The way the Argentinian goalie has carried on during the final and afterwards really shows how the awe we used to have for footballers has dropped. I'm trying not to tarnish everyone with the same brush, but it really is indicative of the way society has changed over the last decade or longer.

Sent from my moto g(7) power using Tapatalk


----------



## Kerr (Mar 27, 2012)

Teamleader 21 said:


> The way the Argentinian goalie has carried on during the final and afterwards really shows how the awe we used to have for footballers has dropped. I'm trying not to tarnish everyone with the same brush, but it really is indicative of the way society has changed over the last decade or longer.
> 
> Sent from my moto g(7) power using Tapatalk


His behaviour was crass and he has been widely criticised for it. Rumour is his club manager doesn't want him back.

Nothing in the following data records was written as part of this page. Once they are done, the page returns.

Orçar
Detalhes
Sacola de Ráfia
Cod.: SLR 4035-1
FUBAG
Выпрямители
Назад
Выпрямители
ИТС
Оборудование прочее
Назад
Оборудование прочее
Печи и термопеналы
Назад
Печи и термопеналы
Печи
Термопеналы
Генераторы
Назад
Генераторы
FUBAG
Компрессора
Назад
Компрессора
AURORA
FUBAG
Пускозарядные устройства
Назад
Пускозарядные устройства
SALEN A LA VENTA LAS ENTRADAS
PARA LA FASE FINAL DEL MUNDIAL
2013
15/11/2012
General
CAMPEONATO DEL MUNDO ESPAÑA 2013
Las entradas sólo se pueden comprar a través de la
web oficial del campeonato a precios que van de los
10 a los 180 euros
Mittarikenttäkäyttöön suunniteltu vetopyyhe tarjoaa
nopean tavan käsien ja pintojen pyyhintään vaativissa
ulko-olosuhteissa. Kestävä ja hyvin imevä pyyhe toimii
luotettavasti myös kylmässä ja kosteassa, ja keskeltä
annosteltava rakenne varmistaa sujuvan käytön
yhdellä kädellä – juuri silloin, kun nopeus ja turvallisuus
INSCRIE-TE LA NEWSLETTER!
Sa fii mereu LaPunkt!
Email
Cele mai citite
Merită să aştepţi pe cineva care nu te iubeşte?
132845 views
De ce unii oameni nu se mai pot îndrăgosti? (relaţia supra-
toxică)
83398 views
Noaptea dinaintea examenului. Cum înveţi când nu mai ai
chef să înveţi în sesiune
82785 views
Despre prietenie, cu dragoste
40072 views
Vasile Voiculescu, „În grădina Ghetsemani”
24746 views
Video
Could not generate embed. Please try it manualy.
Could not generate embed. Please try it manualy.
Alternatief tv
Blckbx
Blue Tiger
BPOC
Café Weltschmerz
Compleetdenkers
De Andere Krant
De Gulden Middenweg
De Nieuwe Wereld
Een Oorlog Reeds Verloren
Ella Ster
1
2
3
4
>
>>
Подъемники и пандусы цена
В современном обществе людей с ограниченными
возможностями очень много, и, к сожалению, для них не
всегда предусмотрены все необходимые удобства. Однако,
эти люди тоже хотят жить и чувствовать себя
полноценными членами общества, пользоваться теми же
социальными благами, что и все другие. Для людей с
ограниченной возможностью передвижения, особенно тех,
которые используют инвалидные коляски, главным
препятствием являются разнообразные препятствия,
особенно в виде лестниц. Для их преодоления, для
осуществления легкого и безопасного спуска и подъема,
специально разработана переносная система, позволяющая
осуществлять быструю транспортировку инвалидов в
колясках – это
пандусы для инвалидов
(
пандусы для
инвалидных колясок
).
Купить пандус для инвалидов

The popularity of players and football teams is higher than ever. Top footballers are global superstars.

When you listen to the stories of footballers of days gone past modern players would not get away with the things they did. A lot of the stuff they done and laugh about would be unacceptable these days. The behaviour of players is better as they are now scrutinised closely and everything ends up in the media.


----------



## IvorB1H (6 mo ago)

I agree I had a rather enlightening bbq with Tommy Smith a number of years back and you’re dead right if the top level players got up to half of what they did from the 70’s to the mid 90’s they’d be free agents in no time !


----------



## Kerr (Mar 27, 2012)

IvorB1H said:


> I agree I had a rather enlightening bbq with Tommy Smith a number of years back and you’re dead right if the top level players got up to half of what they did from the 70’s to the mid 90’s they’d be free agents in no time !


Not only would players be sacked or jailed, we are still dealing with the abuse that was widespread throughout clubs to this day. 

Hooliganism was also completely out of control. 

Like most things in life people manage to forget and overlook what really happened.


----------